■ Excerpt provided:
########

Sunrise came into being as the result of our belief that men and women in all walks of life in every country had thoughts and experiences worth sharing with others — experiences which meant the difference between success and failure, between joy and unhappiness, between a broad and a narrow horizon of life. — James A. Long
Opening the 54th year of Sunrise provides an opportunity to review the reasons for its founding and continuance. As it is a theosophical magazine, we may find some insight by examining the impulses behind the Theosophical Society. This Society was founded almost 130 years ago, not to create a new religion or set of orthodox beliefs, but to form the core of a genuine brotherhood of humanity and to encourage the search for truth through "free and fearless investigation" — investigation not hemmed in by authorities, ancient or modern. Its founders sought particularly to foster compassion and the practical expression of altruism in people's lives.
Over the decades the modern theosophical movement has grown into a banyan tree with several trunks and many branches. A wide variety of organizations and spiritual instructors trace themselves back, wholly or in part, to H. P. Blavatsky and her teachers: the Theosophical Societies, the United Lodge of Theosophists, The Temple of the People (Halcyon, California), the Anthroposophical Society, the Lucis Trust and Arcane School, the Agni Yoga Society, and the Church Universal and Triumphant — among many, many others. Some of these groups differ very widely in teaching, literature, and approach, but however different they may be, most still have at their heart one or more of the Theosophical Society's principal objectives: universal brotherhood, knowledge of self and nature, and study of the world's religions, philosophies, and sciences.
The pernicious effects of past intolerance and dogmatism upon our world are obvious and, because these forces are rooted in human nature, today they are as alive as ever. We see them in varying degrees everywhere: in science, religion, academia, politics, and unfortunately in the theosophical movement. Despite its watchword of universal brotherhood, when members and organizations have disagreed or come into conflict, all too often they have treated each other as apostate or worse. While this has begun to change, one still finds people who are appalled if their organization or fellow members voice, publish, or cite material from "heretical" teachers and institutions, or works that purport to be inspired or dictated by spiritual adepts or Ascended Masters — except, of course, those works within their own tradition or approved of by themselves. They fear that less perceptive souls will be misled by erroneous teachings and their own organization will be tainted by association. Whatever the merits or demerits of particular books, authors, ideas, or organizations, this attitude is orthodoxy pure and simple, and organizations supporting such positions have in fact become sects, whether they recognize it or not.
H. P. Blavatsky repudiated this narrow outlook in her own periodicals. It is hard to imagine more diverse material than appeared in the early volumes of her Theosophist, each issue of which contained the notice: "The Editors disclaim responsibility for opinions expressed by contributors in their articles, with some of which they agree, with others, not. Great latitude is allowed to correspondents, and they alone are accountable for what they write." In 1888 she answered readers of her new journal, Lucifer, who "cannot see why it should not be a purely Theosophical magazine,"

########

■ Data extract:
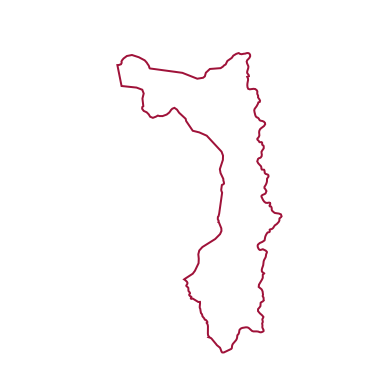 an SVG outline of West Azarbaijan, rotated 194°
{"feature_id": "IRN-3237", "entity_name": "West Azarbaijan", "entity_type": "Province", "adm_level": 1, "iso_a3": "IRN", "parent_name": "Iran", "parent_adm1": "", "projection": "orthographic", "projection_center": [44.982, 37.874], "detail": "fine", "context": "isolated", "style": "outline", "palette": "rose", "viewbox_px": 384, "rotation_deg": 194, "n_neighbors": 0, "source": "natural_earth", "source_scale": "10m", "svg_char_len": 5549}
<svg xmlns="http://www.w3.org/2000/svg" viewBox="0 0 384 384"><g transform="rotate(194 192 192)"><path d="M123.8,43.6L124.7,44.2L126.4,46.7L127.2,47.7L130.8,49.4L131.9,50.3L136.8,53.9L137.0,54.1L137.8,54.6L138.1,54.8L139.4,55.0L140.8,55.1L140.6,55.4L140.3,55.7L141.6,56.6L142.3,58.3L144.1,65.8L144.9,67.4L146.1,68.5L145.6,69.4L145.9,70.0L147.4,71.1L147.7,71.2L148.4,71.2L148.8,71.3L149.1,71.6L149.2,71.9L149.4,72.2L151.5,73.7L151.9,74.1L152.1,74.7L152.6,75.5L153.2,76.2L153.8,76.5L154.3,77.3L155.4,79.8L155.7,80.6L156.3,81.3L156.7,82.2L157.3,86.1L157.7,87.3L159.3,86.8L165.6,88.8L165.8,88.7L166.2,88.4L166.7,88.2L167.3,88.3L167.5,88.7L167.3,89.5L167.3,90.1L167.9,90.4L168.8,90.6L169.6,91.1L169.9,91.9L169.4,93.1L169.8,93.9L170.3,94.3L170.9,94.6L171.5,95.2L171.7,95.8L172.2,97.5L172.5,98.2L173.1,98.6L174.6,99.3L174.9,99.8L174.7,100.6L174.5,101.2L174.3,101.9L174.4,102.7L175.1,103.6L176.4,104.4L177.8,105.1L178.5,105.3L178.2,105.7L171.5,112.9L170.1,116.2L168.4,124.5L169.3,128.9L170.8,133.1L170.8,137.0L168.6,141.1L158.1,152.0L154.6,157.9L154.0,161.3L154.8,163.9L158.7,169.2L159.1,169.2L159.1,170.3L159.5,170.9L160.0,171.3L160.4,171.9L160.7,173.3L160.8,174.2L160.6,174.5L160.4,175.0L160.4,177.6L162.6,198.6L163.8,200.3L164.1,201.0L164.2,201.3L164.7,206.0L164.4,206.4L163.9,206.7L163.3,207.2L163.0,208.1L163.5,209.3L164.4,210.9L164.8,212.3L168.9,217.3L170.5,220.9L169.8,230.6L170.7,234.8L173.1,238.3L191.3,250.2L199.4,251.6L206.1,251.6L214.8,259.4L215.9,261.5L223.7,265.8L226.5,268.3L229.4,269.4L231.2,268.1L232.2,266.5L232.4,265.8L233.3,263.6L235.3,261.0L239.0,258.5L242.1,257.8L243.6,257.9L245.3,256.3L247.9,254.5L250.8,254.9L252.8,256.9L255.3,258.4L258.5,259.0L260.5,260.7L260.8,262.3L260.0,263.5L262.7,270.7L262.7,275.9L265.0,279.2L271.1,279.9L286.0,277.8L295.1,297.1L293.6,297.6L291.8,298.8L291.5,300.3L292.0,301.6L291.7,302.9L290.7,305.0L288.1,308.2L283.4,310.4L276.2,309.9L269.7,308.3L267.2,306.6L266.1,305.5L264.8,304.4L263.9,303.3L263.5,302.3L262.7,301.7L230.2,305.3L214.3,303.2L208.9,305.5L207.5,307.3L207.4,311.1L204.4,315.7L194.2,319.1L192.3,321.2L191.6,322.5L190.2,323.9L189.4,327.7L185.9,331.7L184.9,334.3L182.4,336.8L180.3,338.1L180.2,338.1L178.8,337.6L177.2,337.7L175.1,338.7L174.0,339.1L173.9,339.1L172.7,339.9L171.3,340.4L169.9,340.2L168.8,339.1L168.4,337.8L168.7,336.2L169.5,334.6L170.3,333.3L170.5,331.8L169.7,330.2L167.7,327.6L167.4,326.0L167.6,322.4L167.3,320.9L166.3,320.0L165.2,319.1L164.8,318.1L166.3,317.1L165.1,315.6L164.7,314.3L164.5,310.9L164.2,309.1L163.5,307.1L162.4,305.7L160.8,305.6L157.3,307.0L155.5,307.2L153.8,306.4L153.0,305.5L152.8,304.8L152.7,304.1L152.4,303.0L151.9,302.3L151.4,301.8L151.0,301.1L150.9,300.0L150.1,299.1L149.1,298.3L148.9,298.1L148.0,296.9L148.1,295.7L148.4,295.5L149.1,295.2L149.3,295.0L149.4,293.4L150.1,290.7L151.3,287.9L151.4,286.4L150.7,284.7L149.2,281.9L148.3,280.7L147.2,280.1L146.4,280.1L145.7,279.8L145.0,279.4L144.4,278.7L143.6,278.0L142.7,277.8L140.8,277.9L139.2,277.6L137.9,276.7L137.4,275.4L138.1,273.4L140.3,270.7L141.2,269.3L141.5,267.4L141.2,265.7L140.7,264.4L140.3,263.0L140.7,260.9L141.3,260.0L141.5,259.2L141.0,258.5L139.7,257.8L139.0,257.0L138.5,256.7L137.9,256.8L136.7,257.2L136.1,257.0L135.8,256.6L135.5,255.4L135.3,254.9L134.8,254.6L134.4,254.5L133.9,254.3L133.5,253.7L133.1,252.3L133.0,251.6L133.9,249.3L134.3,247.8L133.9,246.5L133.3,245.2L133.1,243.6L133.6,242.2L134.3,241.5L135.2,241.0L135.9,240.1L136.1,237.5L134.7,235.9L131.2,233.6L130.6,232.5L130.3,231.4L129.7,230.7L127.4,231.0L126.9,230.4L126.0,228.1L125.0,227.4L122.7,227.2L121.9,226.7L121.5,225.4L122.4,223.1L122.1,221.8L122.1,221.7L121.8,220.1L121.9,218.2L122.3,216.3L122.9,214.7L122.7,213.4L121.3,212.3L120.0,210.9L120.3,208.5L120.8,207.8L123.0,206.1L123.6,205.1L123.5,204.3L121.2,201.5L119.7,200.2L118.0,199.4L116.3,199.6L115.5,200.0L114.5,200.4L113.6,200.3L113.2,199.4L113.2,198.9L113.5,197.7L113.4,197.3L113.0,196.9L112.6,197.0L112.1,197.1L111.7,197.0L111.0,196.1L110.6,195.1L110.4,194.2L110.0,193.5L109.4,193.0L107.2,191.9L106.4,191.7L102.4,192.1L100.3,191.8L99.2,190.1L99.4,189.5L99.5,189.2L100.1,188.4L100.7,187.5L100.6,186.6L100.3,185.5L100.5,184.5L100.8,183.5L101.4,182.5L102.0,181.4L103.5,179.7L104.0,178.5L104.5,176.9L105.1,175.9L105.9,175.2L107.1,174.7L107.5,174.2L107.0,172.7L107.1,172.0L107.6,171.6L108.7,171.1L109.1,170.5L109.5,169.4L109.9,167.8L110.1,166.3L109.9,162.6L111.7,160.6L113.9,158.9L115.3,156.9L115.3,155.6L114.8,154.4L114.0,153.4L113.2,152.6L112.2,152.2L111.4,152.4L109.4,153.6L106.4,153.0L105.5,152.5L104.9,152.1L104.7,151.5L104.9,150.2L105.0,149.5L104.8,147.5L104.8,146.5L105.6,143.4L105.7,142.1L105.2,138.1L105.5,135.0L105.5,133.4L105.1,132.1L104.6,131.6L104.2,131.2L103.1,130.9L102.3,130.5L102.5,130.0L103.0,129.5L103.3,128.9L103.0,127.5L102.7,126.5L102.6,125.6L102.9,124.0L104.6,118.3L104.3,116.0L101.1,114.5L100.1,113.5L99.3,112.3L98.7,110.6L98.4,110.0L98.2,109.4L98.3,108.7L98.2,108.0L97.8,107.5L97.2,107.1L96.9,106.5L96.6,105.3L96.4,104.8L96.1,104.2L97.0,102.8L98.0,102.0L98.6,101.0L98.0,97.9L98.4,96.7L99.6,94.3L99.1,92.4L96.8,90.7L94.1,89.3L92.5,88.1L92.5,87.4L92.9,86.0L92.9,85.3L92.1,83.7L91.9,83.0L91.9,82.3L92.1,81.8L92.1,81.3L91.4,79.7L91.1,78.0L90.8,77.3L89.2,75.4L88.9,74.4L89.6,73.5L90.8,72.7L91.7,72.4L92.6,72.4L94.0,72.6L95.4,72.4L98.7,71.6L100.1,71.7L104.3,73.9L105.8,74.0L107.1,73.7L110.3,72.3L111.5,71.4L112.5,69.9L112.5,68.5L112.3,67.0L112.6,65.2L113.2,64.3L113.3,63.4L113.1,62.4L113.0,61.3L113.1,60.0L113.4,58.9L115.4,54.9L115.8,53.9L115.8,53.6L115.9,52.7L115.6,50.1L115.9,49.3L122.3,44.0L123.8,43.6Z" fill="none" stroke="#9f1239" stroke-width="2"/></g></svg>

########

■ To be done:
a – List the principal objectives of the Theosophical Society that the Sunrise essay names.
b – Answer these questions from the Sunrise essay:
(i) Which year of Sunrise is being opened?
(ii) About how long ago was the Theosophical Society founded?
(iii) In what year did H. P. Blavatsky answer readers of Lucifer?
c – In the Sunrise essay, print the passage from "Over the decades" up to and including "philosophies, and sciences.".

■ Task results:
a –
- Universal brotherhood
- Knowledge of self and nature
- Study of the world's religions, philosophies, and sciences

b –
(i) The 54th year.
(ii) Almost 130 years ago.
(iii) 1888.

c –
Over the decades the modern theosophical movement has grown into a banyan tree with several trunks and many branches. A wide variety of organizations and spiritual instructors trace themselves back, wholly or in part, to H. P. Blavatsky and her teachers: the Theosophical Societies, the United Lodge of Theosophists, The Temple of the People (Halcyon, California), the Anthroposophical Society, the Lucis Trust and Arcane School, the Agni Yoga Society, and the Church Universal and Triumphant — among many, many others. Some of these groups differ very widely in teaching, literature, and approach, but however different they may be, most still have at their heart one or more of the Theosophical Society's principal objectives: universal brotherhood, knowledge of self and nature, and study of the world's religions, philosophies, and sciences.